Usually, when an F1 team or driver has some sort of issue, their rivals will give a token comment about how it’s a shame for them before dishing out the standard sentiment of ‘that’s motorsport’.
However, Ferrari’s double car failure in qualifying at Hockenheim was such a tragic blow to the hopes of Sebastian Vettel and Charles Leclerc – who would probably have been fighting each other for pole position – that even Toto Wolff was keen to empathise with the Scuderia’s plight:
“It’s a shame for Ferrari, a shame for Sebastian at his home grand prix. We really need him here for the crowd and you can see that it’s a bit subdued at the moment. Ferrari really have an illness in there that they need to cure. It’s a shame because we need them for a strong championship.”
A shame for Leclerc and Vettel? Absolutely – whether their fuel system or turbo has a hissy fit is nothing to do with them at all. But for Ferrari? Ultimately, such reliability issues are their responsibility and these sort of things simply don’t happen with Mercedes, or even Red Bull, despite the potential pitfalls of the new relationship with Honda.
It’s not even the first time this season that reliability issues have cost Ferrari – Vettel had his qualifying ruined in Austria with an engine problem, and (yes, we’re sorry for bringing this up – here, have a tissue) Leclerc had certain victory snatched away in Bahrain with a faulty spark plug. It was a similar story in 2017, when Vettel was right in the hunt for the championship until a succession of car problems after the summer break all but ended his chances.
Throw in some of the confusion over team orders in the early races this year and the team seemingly forgetting to send Leclerc out for another qualifying lap in Monaco and it seems that operationally, Ferrari is in a bit of a quandary.

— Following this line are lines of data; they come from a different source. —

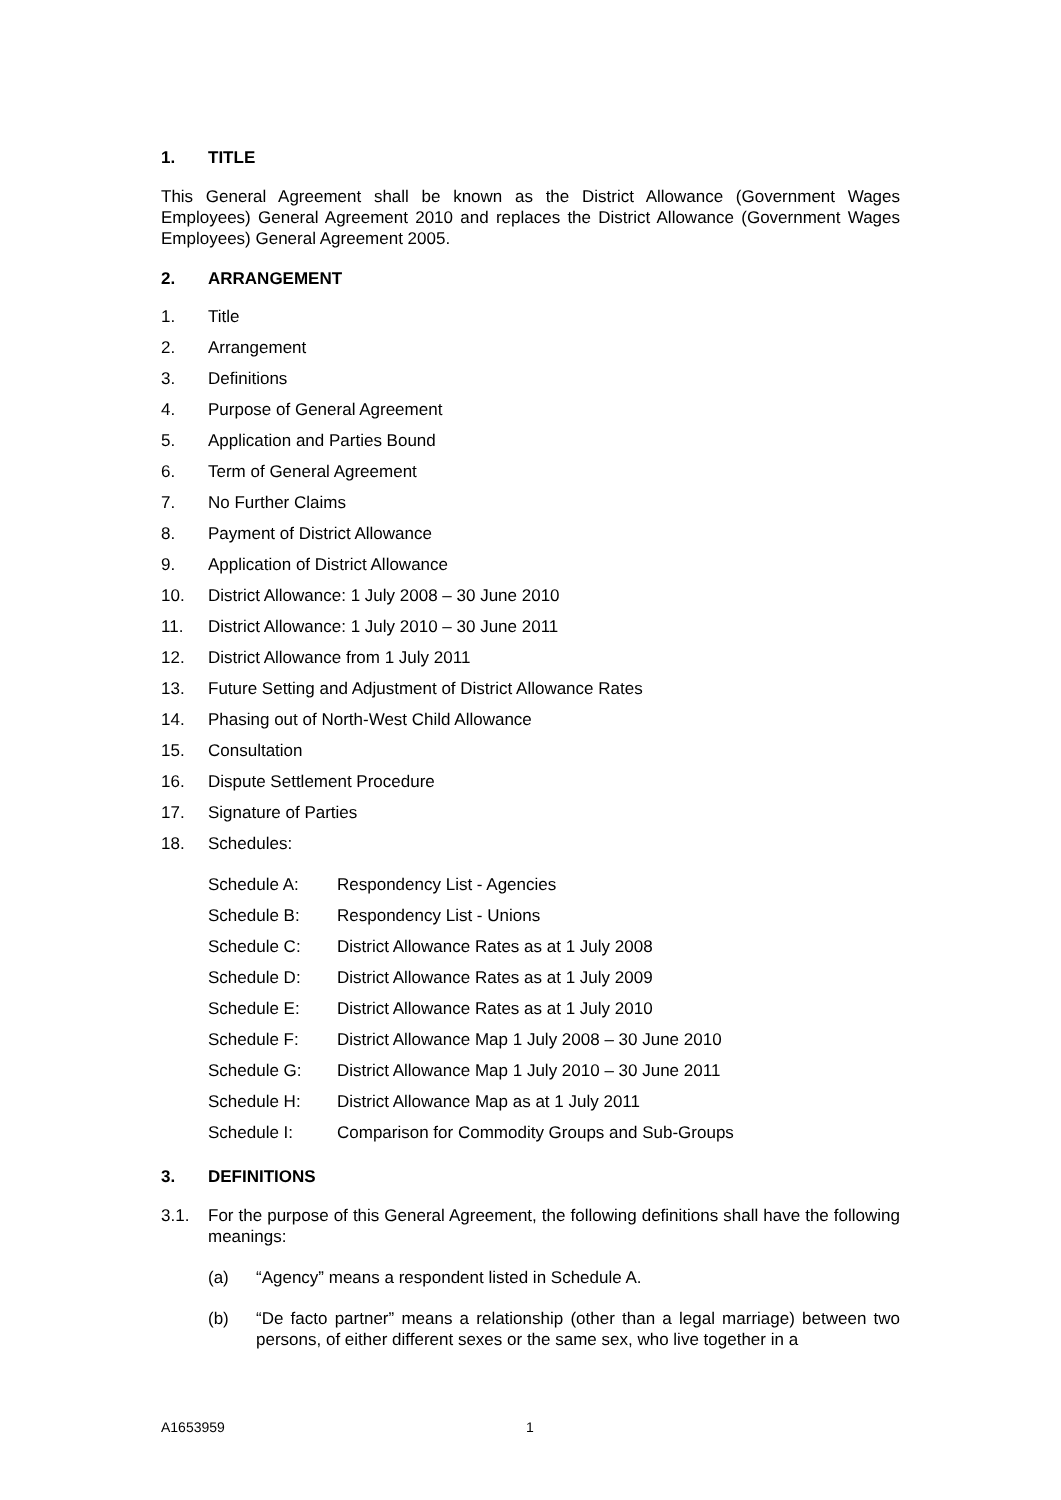1. TITLE
This General Agreement shall be known as the District Allowance (Government Wages Employees) General Agreement 2010 and replaces the District Allowance (Government Wages Employees) General Agreement 2005.
2. ARRANGEMENT
1. Title
2. Arrangement
3. Definitions
4. Purpose of General Agreement
5. Application and Parties Bound
6. Term of General Agreement
7. No Further Claims
8. Payment of District Allowance
9. Application of District Allowance
10. District Allowance: 1 July 2008 – 30 June 2010
11. District Allowance: 1 July 2010 – 30 June 2011
12. District Allowance from 1 July 2011
13. Future Setting and Adjustment of District Allowance Rates
14. Phasing out of North-West Child Allowance
15. Consultation
16. Dispute Settlement Procedure
17. Signature of Parties
18. Schedules:
Schedule A: Respondency List - Agencies
Schedule B: Respondency List - Unions
Schedule C: District Allowance Rates as at 1 July 2008
Schedule D: District Allowance Rates as at 1 July 2009
Schedule E: District Allowance Rates as at 1 July 2010
Schedule F: District Allowance Map 1 July 2008 – 30 June 2010
Schedule G: District Allowance Map 1 July 2010 – 30 June 2011
Schedule H: District Allowance Map as at 1 July 2011
Schedule I: Comparison for Commodity Groups and Sub-Groups
3. DEFINITIONS
3.1. For the purpose of this General Agreement, the following definitions shall have the following meanings:
(a) “Agency” means a respondent listed in Schedule A.
(b) “De facto partner” means a relationship (other than a legal marriage) between two persons, of either different sexes or the same sex, who live together in a
A1653959 1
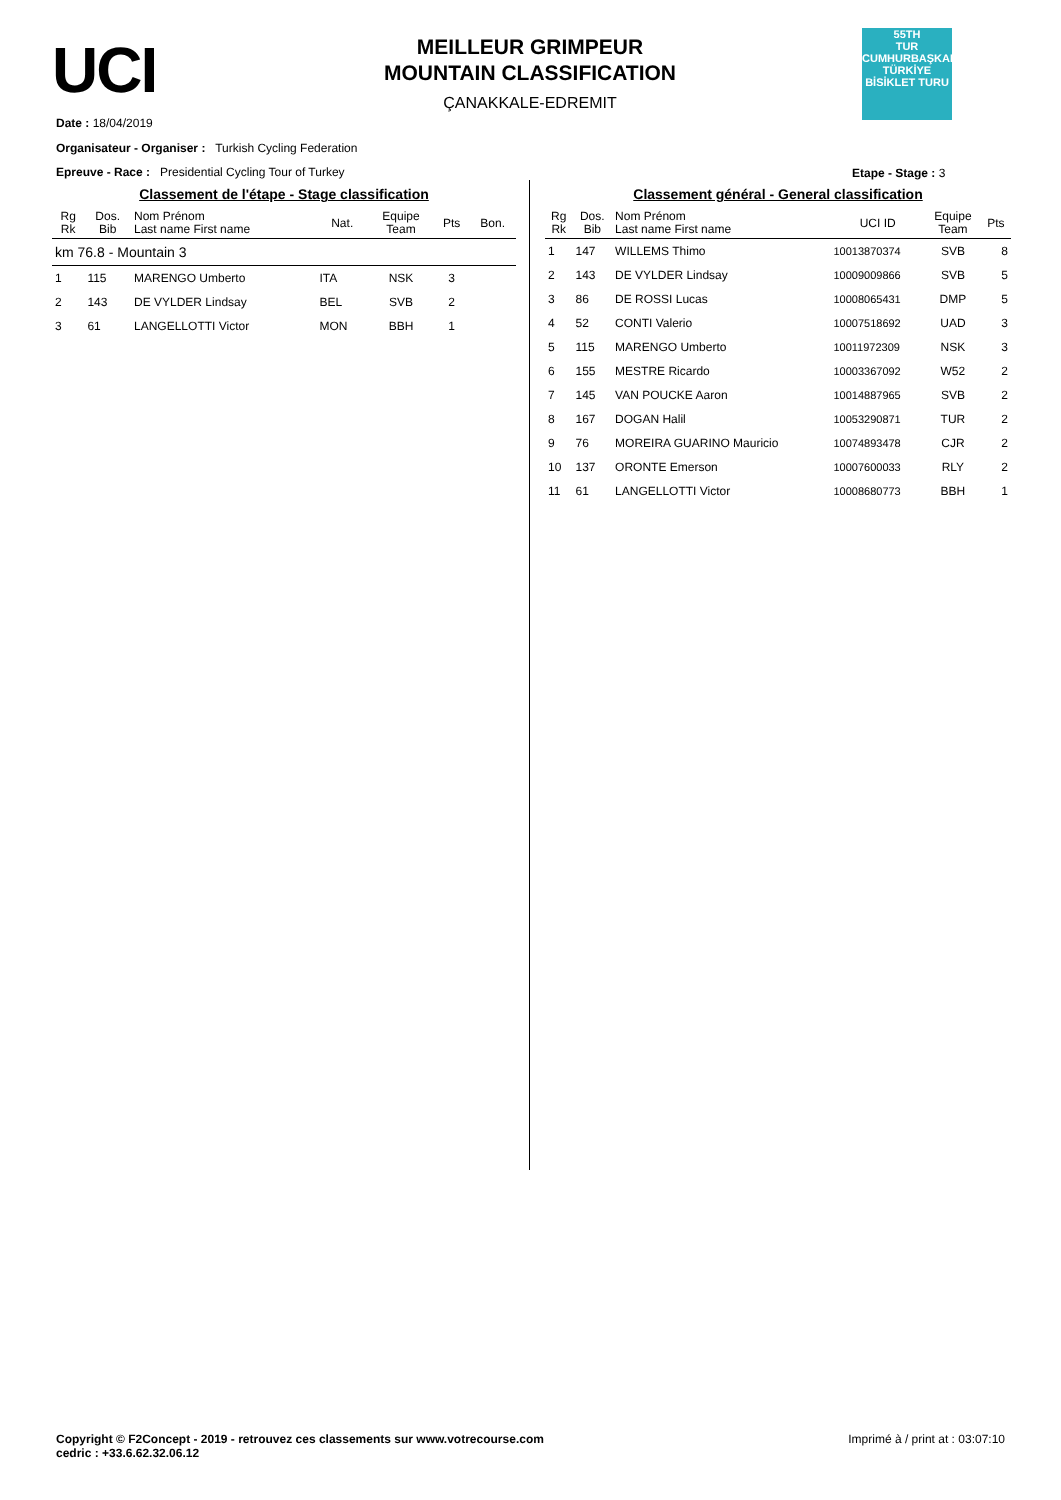UCI
MEILLEUR GRIMPEUR
MOUNTAIN CLASSIFICATION
ÇANAKKALE-EDREMIT
55TH
TUR
CUMHURBAŞKANLIĞI TÜRKİYE BİSİKLET TURU
Date : 18/04/2019
Organisateur - Organiser : Turkish Cycling Federation
Epreuve - Race : Presidential Cycling Tour of Turkey
Etape - Stage : 3
Classement de l'étape - Stage classification
| Rg Rk | Dos. Bib | Nom Prénom Last name First name | Nat. | Equipe Team | Pts | Bon. |
| --- | --- | --- | --- | --- | --- | --- |
| km 76.8 - Mountain 3 | | | | | | |
| 1 | 115 | MARENGO Umberto | ITA | NSK | 3 | |
| 2 | 143 | DE VYLDER Lindsay | BEL | SVB | 2 | |
| 3 | 61 | LANGELLOTTI Victor | MON | BBH | 1 | |
Classement général - General classification
| Rg Rk | Dos. Bib | Nom Prénom Last name First name | UCI ID | Equipe Team | Pts |
| --- | --- | --- | --- | --- | --- |
| 1 | 147 | WILLEMS Thimo | 10013870374 | SVB | 8 |
| 2 | 143 | DE VYLDER Lindsay | 10009009866 | SVB | 5 |
| 3 | 86 | DE ROSSI Lucas | 10008065431 | DMP | 5 |
| 4 | 52 | CONTI Valerio | 10007518692 | UAD | 3 |
| 5 | 115 | MARENGO Umberto | 10011972309 | NSK | 3 |
| 6 | 155 | MESTRE Ricardo | 10003367092 | W52 | 2 |
| 7 | 145 | VAN POUCKE Aaron | 10014887965 | SVB | 2 |
| 8 | 167 | DOGAN Halil | 10053290871 | TUR | 2 |
| 9 | 76 | MOREIRA GUARINO Mauricio | 10074893478 | CJR | 2 |
| 10 | 137 | ORONTE Emerson | 10007600033 | RLY | 2 |
| 11 | 61 | LANGELLOTTI Victor | 10008680773 | BBH | 1 |
Copyright © F2Concept - 2019 - retrouvez ces classements sur www.votrecourse.com
cedric : +33.6.62.32.06.12
Imprimé à / print at : 03:07:10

It almost makes it unsurprising that both drivers have made mistakes this year as they have to try and make up for the shortcomings of the team. Even Vettel, normally the very model of a team player when it comes to his public comments, said that he was feeling “pretty empty really, very bitter and disappointed” following qualifying.

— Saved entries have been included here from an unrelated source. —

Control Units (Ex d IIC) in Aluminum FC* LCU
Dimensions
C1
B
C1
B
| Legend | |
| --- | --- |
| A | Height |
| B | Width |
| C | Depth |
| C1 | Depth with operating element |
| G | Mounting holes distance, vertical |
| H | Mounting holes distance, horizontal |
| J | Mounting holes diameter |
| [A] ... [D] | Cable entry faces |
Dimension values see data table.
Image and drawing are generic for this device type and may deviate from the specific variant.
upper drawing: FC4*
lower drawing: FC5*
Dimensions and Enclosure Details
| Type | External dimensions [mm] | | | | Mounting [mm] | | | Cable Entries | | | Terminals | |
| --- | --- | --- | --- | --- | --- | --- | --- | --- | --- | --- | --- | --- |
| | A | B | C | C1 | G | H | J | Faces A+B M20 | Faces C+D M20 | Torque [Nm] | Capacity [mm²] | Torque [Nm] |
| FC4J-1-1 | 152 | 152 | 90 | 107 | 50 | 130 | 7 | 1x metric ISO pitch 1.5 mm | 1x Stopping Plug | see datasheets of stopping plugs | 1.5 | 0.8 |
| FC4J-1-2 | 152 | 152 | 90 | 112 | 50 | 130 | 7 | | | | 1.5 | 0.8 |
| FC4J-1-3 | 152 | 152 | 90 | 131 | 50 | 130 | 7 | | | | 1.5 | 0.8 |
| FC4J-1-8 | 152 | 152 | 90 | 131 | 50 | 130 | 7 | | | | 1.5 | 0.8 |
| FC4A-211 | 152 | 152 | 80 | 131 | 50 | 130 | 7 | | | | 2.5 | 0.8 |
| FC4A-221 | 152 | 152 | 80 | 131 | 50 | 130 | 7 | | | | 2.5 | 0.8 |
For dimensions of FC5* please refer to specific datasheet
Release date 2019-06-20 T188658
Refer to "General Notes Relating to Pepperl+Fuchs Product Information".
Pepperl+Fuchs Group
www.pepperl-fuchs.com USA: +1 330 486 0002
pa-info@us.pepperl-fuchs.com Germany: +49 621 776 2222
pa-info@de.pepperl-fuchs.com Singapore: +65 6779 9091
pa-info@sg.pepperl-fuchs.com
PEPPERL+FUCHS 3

As a top team with an incredible history and two very strong drivers, Ferrari should be feared. And yet at the moment, the only feeling being shown by its main rivals is one of pity.
Can Leclerc and Vettel turn things around in the race? With a safety car or two and a bit of rain, absolutely. But at the moment it seems like the only thing either has a chance of winning on Sunday is the Driver of the Day vote.